──────── The data ────────

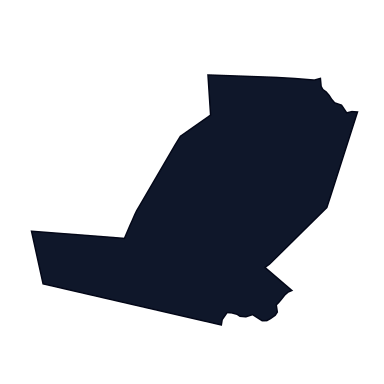 Tanque do Piauí, Piauí, Brazil, rotated 277°
{"feature_id": "56859067B11832506825176", "entity_name": "Tanque do Piauí", "entity_type": "district", "adm_level": 2, "iso_a3": "BRA", "parent_name": "Brazil", "parent_adm1": "Piauí", "projection": "robinson", "projection_center": [-42.274, -6.64], "detail": "fine", "context": "isolated", "style": "filled", "palette": "ink", "viewbox_px": 384, "rotation_deg": 277, "n_neighbors": 0, "source": "geoboundaries", "source_scale": "gbopen_adm2", "svg_char_len": 785}
<svg xmlns="http://www.w3.org/2000/svg" viewBox="0 0 384 384"><g transform="rotate(277 192 192)"><path d="M63.6,237.3L69.0,237.5L76.6,241.5L76.9,246.0L76.1,251.7L74.5,254.8L74.7,260.7L77.7,267.1L74.7,273.3L72.8,277.3L73.4,281.9L75.9,285.3L79.8,289.6L83.2,291.3L86.9,290.3L90.2,289.4L93.2,291.7L97.1,294.2L101.2,296.7L104.4,299.6L106.4,303.1L126.0,273.6L129.9,277.7L134.8,281.6L193.0,327.7L204.7,330.0L291.6,346.5L291.3,340.9L289.4,335.9L296.4,329.8L297.9,322.7L301.1,319.2L304.6,316.3L307.7,312.9L309.6,309.4L312.5,307.3L320.4,305.6L318.0,299.8L317.2,280.4L316.0,261.7L310.1,193.6L270.6,201.1L245.9,173.7L236.9,169.6L172.5,141.9L166.8,139.4L162.7,138.0L155.9,136.0L151.5,134.6L137.7,130.6L133.5,37.5L82.7,55.4L63.6,237.3Z" fill="#0f172a" stroke="#020617" stroke-width="1.5"/></g></svg>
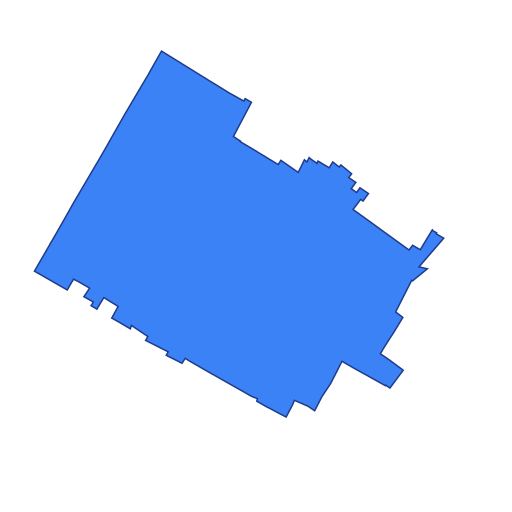 Calakmul, Campeche, Mexico (Natural Earth projection), rotated 120°
{"feature_id": "50627088B56172328383937", "entity_name": "Calakmul", "entity_type": "district", "adm_level": 2, "iso_a3": "MEX", "parent_name": "Mexico", "parent_adm1": "Campeche", "projection": "natural_earth1", "projection_center": [-89.72, 18.488], "detail": "fine", "context": "isolated", "style": "filled", "palette": "blue", "viewbox_px": 512, "rotation_deg": 120, "n_neighbors": 0, "source": "geoboundaries", "source_scale": "gbopen_adm2", "svg_char_len": 3232}
<svg xmlns="http://www.w3.org/2000/svg" viewBox="0 0 512 512"><g transform="rotate(120 256 256)"><path d="M125.8,440.3L149.6,440.1L153.4,440.0L158.4,440.1L166.2,440.2L199.2,440.5L199.6,440.5L215.5,440.4L218.1,440.4L219.1,440.4L228.0,440.3L235.4,440.2L236.0,440.2L242.4,440.2L252.2,440.2L257.1,440.3L260.3,440.3L300.7,440.6L318.9,440.4L338.7,440.3L339.4,440.3L340.0,440.3L341.4,440.3L343.2,440.3L344.5,440.3L346.1,440.3L347.4,440.4L349.7,440.3L352.1,440.3L353.9,440.3L355.5,440.3L357.2,440.3L358.3,440.3L361.2,440.3L362.4,440.3L363.5,440.3L366.0,440.3L367.6,440.3L368.8,440.3L371.1,440.3L379.9,440.3L379.8,406.2L379.8,402.5L370.9,402.5L368.2,402.4L367.3,402.4L367.1,399.2L367.0,397.1L367.0,393.9L367.0,392.7L367.0,391.8L367.0,391.7L367.0,387.8L367.0,387.2L367.0,386.5L367.0,385.8L367.1,384.0L369.6,384.2L370.3,384.2L377.3,384.7L377.2,378.5L377.2,378.4L377.2,377.9L377.2,377.6L377.2,377.1L377.2,375.9L377.2,373.9L381.5,374.0L381.5,372.9L381.5,368.7L381.6,367.2L379.9,367.2L373.6,367.1L368.1,367.0L368.6,350.2L377.0,350.0L381.9,349.9L381.8,341.6L381.9,328.4L378.4,329.2L379.8,309.4L384.3,309.4L382.9,284.2L384.9,284.1L386.9,284.1L386.2,272.3L386.0,268.0L385.9,266.4L383.9,266.3L380.1,266.2L380.2,259.6L380.2,239.2L379.8,197.7L379.8,191.4L379.7,189.1L379.6,188.2L379.4,186.8L378.8,183.5L381.4,182.7L381.3,170.7L381.1,168.2L380.8,158.8L380.4,149.4L366.9,149.9L361.8,150.6L360.1,135.8L360.7,127.8L345.0,128.6L329.3,127.6L318.8,128.1L304.2,128.9L304.2,115.8L303.7,84.8L303.6,79.0L303.0,79.0L303.4,74.0L281.3,71.4L279.3,88.9L278.5,99.4L272.4,99.4L260.3,98.9L253.9,98.5L235.8,98.1L234.6,107.1L208.6,108.5L199.3,109.0L199.3,108.0L181.4,101.2L183.9,109.4L146.7,102.3L146.7,107.2L146.7,111.2L145.6,111.2L145.7,115.4L145.4,115.8L145.2,116.4L168.4,116.9L168.4,125.7L174.3,126.5L173.0,138.9L168.6,181.3L167.2,195.2L161.7,194.5L161.2,194.4L160.1,194.3L158.5,194.1L157.4,194.0L156.8,193.9L155.8,193.8L154.6,193.6L154.8,191.8L154.9,190.8L153.3,190.6L151.5,190.5L149.8,190.3L147.6,190.0L145.7,189.8L145.4,193.4L145.3,195.1L145.2,197.0L145.0,198.9L145.0,200.1L150.7,200.6L150.6,201.9L150.2,205.6L150.1,206.6L150.1,207.2L148.0,206.9L146.7,206.8L145.7,206.7L145.1,206.6L144.6,206.6L144.2,206.5L143.8,206.5L143.3,206.4L142.9,206.4L142.4,206.3L141.8,213.8L141.7,215.0L141.0,214.9L140.5,214.8L139.4,214.6L138.4,214.4L138.2,214.4L137.0,214.3L136.8,215.5L136.3,218.6L136.1,219.5L135.9,220.7L135.6,222.6L135.2,225.2L134.7,228.0L135.6,228.2L136.4,228.3L136.5,228.4L137.2,228.5L137.3,228.5L136.9,231.7L136.8,232.1L136.6,233.6L136.2,236.5L137.0,236.5L137.9,236.6L138.7,236.6L143.0,236.7L143.0,236.8L143.0,237.2L143.0,237.8L142.9,238.6L142.9,239.3L142.9,240.1L142.9,241.5L142.9,242.7L142.9,243.3L142.9,244.1L142.9,244.4L142.9,245.0L142.9,245.4L142.8,246.2L142.8,246.6L142.8,247.4L142.8,248.3L142.8,248.6L142.8,249.8L143.2,249.8L143.9,249.7L144.6,249.6L145.0,249.6L145.3,249.5L145.1,251.1L145.0,252.5L144.9,254.2L144.8,255.1L144.7,255.9L144.5,257.3L144.4,258.3L144.2,259.2L149.0,258.9L148.5,262.2L156.3,261.6L162.5,261.3L161.3,275.1L160.7,282.3L165.7,282.5L165.2,305.7L165.0,312.4L164.9,326.8L164.3,326.8L163.8,335.3L125.2,336.8L125.1,344.1L127.9,344.0L128.2,361.0L127.9,369.4L127.5,385.2L125.8,440.3Z" fill="#3b82f6" stroke="#1e3a8a" stroke-width="1.5"/></g></svg>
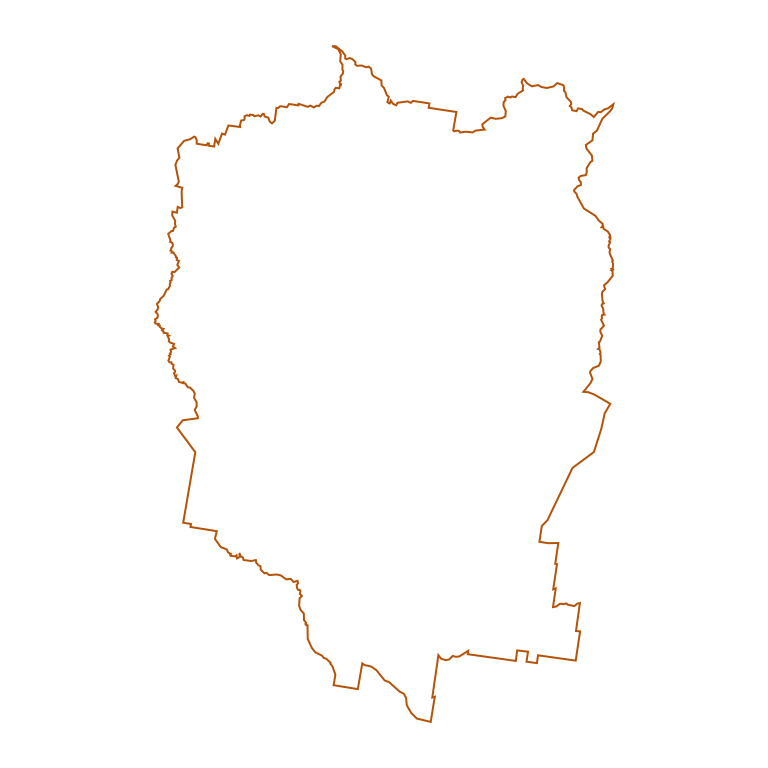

────────

Update the rows in the stretch from the start through the one containing "Calakmul, Campeche, Mexico", changing "rotated" to "turned" and keeping everything else the same. Leave the pictures out of your answer.

 Tanque do Piauí, Piauí, Brazil, turned 277°
{"feature_id": "56859067B11832506825176", "entity_name": "Tanque do Piauí", "entity_type": "district", "adm_level": 2, "iso_a3": "BRA", "parent_name": "Brazil", "parent_adm1": "Piauí", "projection": "robinson", "projection_center": [-42.274, -6.64], "detail": "fine", "context": "isolated", "style": "filled", "palette": "ink", "viewbox_px": 384, "rotation_deg": 277, "n_neighbors": 0, "source": "geoboundaries", "source_scale": "gbopen_adm2", "svg_char_len": 785}
<svg xmlns="http://www.w3.org/2000/svg" viewBox="0 0 384 384"><g transform="rotate(277 192 192)"><path d="M63.6,237.3L69.0,237.5L76.6,241.5L76.9,246.0L76.1,251.7L74.5,254.8L74.7,260.7L77.7,267.1L74.7,273.3L72.8,277.3L73.4,281.9L75.9,285.3L79.8,289.6L83.2,291.3L86.9,290.3L90.2,289.4L93.2,291.7L97.1,294.2L101.2,296.7L104.4,299.6L106.4,303.1L126.0,273.6L129.9,277.7L134.8,281.6L193.0,327.7L204.7,330.0L291.6,346.5L291.3,340.9L289.4,335.9L296.4,329.8L297.9,322.7L301.1,319.2L304.6,316.3L307.7,312.9L309.6,309.4L312.5,307.3L320.4,305.6L318.0,299.8L317.2,280.4L316.0,261.7L310.1,193.6L270.6,201.1L245.9,173.7L236.9,169.6L172.5,141.9L166.8,139.4L162.7,138.0L155.9,136.0L151.5,134.6L137.7,130.6L133.5,37.5L82.7,55.4L63.6,237.3Z" fill="#0f172a" stroke="#020617" stroke-width="1.5"/></g></svg>
 Calakmul, Campeche, Mexico (Natural Earth projection), turned 120°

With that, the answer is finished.